A recent study observed up-regulation of several miRNAs from the 14q32.2 region in a subtype of acute myeloid leukemia that bears a t(15;17) translocation (39). To examine whether 14q32.2 miRNAs are overexpressed in other types of tumors, we analyzed the expression profiles of miRNAs from kidney, gastric, colon, lung, and breast cancer samples and found that the 14q32.2 miRNAs were overexpressed in only a small subset of cases, and the overexpression was not as strong as in HCC.

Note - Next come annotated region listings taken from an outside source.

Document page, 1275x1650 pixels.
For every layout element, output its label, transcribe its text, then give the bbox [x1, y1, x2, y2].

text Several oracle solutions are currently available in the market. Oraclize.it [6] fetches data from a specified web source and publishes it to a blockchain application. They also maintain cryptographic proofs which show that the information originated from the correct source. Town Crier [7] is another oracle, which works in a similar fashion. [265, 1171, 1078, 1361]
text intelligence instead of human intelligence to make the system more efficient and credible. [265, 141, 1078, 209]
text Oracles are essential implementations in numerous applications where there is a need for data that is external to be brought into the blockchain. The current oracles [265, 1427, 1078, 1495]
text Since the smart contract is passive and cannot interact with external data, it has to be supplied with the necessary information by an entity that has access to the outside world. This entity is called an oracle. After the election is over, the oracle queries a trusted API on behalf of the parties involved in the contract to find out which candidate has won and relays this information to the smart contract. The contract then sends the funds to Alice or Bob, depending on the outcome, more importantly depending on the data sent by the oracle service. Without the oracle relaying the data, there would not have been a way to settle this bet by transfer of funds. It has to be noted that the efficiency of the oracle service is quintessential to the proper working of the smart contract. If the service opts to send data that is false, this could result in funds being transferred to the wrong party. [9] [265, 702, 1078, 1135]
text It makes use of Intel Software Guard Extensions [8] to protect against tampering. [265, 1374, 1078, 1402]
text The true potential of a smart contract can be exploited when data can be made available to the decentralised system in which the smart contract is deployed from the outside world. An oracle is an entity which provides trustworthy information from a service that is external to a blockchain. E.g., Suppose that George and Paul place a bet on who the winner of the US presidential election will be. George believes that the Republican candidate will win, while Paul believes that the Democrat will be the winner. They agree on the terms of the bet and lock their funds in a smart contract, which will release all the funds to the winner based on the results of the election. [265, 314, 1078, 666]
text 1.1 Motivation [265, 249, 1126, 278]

Taken together, these data demonstrate that a physical cluster of DLK1-DIO3 genomic imprinted miRNAs at 14q32.2 is coordinately up-regulated in a subset of HCC patients with poor clinical outcomes. Our findings also imply that tumors overexpressing this imprinted miRNA cluster appear to be aggressive and very likely give rise to satellite lesions and vascular invasion. Also, additional characteristic genes, including AFP, HCC stem cell markers, and a subset of imprinted genes, were expressed in these tumors. Patients with overexpressed 14q32.2 miRNAs showed short survival time, and they may be candidates for more aggressive therapy or deserve targeted therapies designed to act on unique embryonic pathway-related signaling or molecular mechanisms. Therefore, this novel 14q32.2 miRNA cluster is suggested to define a new molecular subtype of HCC, arising from imprinted genomic loci and associated with poor clinical outcomes. A recent study has showed that a histone deacetylase inhibitor can reactivate the Dlk1-Dio3 locus in mouse induced pluripotent stem cells and subsequently changes stem cell development programming (11). Therefore, reprogramming the expression of the DLK1-DIO3 region in human HCC tumor epigenetically or by RNAi silencing should be explored as a therapeutic approach for this “stemlike” HCC subpopulation, as defined by overexpression of the 14q32.2 miRNA cluster. To this end, detection of the 14q32.2 miRNAs in plasma or serum samples as biomarkers for this HCC subtype warrants further investigation and clinical evaluation.